ANADOLU BASINI OLMADAN OLMAZ!?
Bir kere şunu teslim edelim ki, Anadolu basını olmadan olmaz!
Anadolu basını, adı üzerinde “Anadolu’nun gür ve cesur” sesidir..
Anadolu’nun sesi, ne İstanbul’dan, ne Ankara’dan, ne İzmir’den seslendirilebilinir?

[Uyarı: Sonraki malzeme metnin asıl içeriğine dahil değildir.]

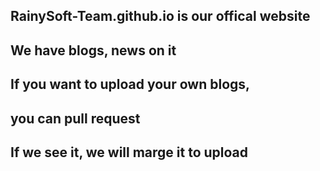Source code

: ## RainySoft-Team.github.io is our offical website
## We have blogs, news on it

## If you want to upload your own blogs,
## you can pull request
## If we see it, we will marge it to upload
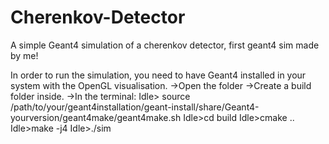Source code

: # Cherenkov-Detector
A simple Geant4 simulation of a cherenkov detector, first geant4 sim made by me!

In order to run the simulation, you need to have Geant4 installed in your system with the OpenGL visualisation.
->Open the folder
->Create a build folder inside.
->In the terminal:
Idle> source /path/to/your/geant4installation/geant-install/share/Geant4-yourversion/geant4make/geant4make.sh
Idle>cd build
Idle>cmake ..
Idle>make -j4
Idle>./sim
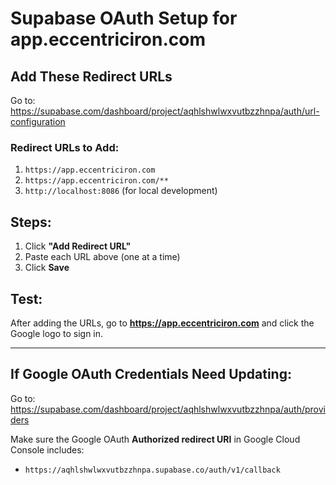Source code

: # Supabase OAuth Setup for app.eccentriciron.com

## Add These Redirect URLs

Go to: https://supabase.com/dashboard/project/aqhlshwlwxvutbzzhnpa/auth/url-configuration

### Redirect URLs to Add:

1. `https://app.eccentriciron.com`
2. `https://app.eccentriciron.com/**`
3. `http://localhost:8086` (for local development)

## Steps:

1. Click **"Add Redirect URL"**
2. Paste each URL above (one at a time)
3. Click **Save**

## Test:

After adding the URLs, go to **https://app.eccentriciron.com** and click the Google logo to sign in.

---

## If Google OAuth Credentials Need Updating:

Go to: https://supabase.com/dashboard/project/aqhlshwlwxvutbzzhnpa/auth/providers

Make sure the Google OAuth **Authorized redirect URI** in Google Cloud Console includes:
- `https://aqhlshwlwxvutbzzhnpa.supabase.co/auth/v1/callback`
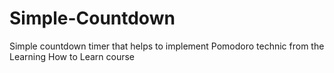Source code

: # Simple-Countdown

Simple countdown timer that helps to implement Pomodoro technic from the Learning How to Learn course
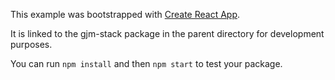This example was bootstrapped with [Create React App](https://github.com/facebook/create-react-app).

It is linked to the gjm-stack package in the parent directory for development purposes.

You can run `npm install` and then `npm start` to test your package.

O nedenle, Büyük Önder Mustafa Kemal Atatürk, daha İstiklal Mücadelesi yıllarında, “Anadolu basının oluşumu ve gelişmesine büyük destekler vermiş, bizzat Anadolu basının gelişmesine, yeşermesine, filiz vermesine” önayak olmuştur..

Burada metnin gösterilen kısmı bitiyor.